Here's the reality: the median creator makes less than $300 per month. That's before platform fees, before taxes, before the cost of equipment and software and marketing tools that every "must-have" blog post tells us we need. The top 1% of creators might be building mansions, but the rest of us are bailing water from leaking, second-hand rowboats, just trying to stay afloat in a turbulent man-made lake of shit.
Want actually to help creators? Stop building wealth extraction layers. Stop designing systems that turn creative work into data points and engagement metrics. Stop pretending that taking 10% of our already minimal earnings is "adding value."

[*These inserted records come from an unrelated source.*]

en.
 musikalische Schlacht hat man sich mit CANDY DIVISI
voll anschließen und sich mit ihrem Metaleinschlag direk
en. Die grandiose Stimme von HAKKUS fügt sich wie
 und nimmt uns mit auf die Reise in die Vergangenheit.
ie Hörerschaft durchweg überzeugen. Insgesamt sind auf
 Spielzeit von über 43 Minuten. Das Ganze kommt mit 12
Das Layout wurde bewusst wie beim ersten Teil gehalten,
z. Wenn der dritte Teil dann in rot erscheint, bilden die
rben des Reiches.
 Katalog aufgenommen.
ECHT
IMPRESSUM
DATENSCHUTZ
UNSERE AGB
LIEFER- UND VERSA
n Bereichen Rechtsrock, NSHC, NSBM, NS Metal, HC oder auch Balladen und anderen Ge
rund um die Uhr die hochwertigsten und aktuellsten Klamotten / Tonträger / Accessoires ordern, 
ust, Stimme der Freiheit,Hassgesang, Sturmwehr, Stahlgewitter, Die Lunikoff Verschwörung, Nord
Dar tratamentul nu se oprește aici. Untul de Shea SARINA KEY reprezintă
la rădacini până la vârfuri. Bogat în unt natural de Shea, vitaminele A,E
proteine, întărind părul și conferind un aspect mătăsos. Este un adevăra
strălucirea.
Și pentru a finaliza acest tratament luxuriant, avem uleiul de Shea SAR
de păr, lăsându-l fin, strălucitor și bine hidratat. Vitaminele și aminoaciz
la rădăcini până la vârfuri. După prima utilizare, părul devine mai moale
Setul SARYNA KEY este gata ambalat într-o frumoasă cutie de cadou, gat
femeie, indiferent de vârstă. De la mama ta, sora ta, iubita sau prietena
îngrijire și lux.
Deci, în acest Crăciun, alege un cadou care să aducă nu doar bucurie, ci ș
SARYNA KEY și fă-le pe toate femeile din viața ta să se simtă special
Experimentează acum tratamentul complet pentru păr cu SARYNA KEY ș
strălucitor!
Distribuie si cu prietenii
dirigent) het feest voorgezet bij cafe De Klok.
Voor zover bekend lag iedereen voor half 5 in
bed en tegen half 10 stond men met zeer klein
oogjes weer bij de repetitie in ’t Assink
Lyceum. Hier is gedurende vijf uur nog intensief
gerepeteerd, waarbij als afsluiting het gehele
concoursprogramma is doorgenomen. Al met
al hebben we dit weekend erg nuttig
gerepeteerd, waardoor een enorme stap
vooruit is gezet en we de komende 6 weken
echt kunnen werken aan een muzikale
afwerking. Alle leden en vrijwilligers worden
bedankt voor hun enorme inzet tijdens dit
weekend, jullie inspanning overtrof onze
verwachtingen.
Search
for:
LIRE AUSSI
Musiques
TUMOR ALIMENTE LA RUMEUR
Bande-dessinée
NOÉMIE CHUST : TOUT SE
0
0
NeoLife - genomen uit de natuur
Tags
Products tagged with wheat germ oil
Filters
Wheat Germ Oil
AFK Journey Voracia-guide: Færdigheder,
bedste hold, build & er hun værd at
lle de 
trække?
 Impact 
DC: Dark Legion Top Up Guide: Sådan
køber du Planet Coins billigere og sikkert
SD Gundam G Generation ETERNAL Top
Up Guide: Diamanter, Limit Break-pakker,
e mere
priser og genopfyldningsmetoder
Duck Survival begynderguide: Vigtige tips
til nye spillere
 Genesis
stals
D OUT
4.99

What do creators need? It's not rocket science.
- We need to own our audience relationships
- We need reduced costs instead of invented new ones
- We need control over our algorithmic destiny
If you cared about creators (I'm well aware that you don't, but I'm going to exercise an idealistic hypothetical for a hot moment), you'd work on creator tools that aren't just another middleman platform. You'd attempt to dismantle the barriers between creators and their audiences to support actual ownership and independence.
Until then, keep your vest-wearing pitches and your revolutionary platforms. We'll be doing what we've always done – creating, adapting, and surviving despite the system, not because of it.
The creator economy doesn't need another savior. It needs fewer parasites.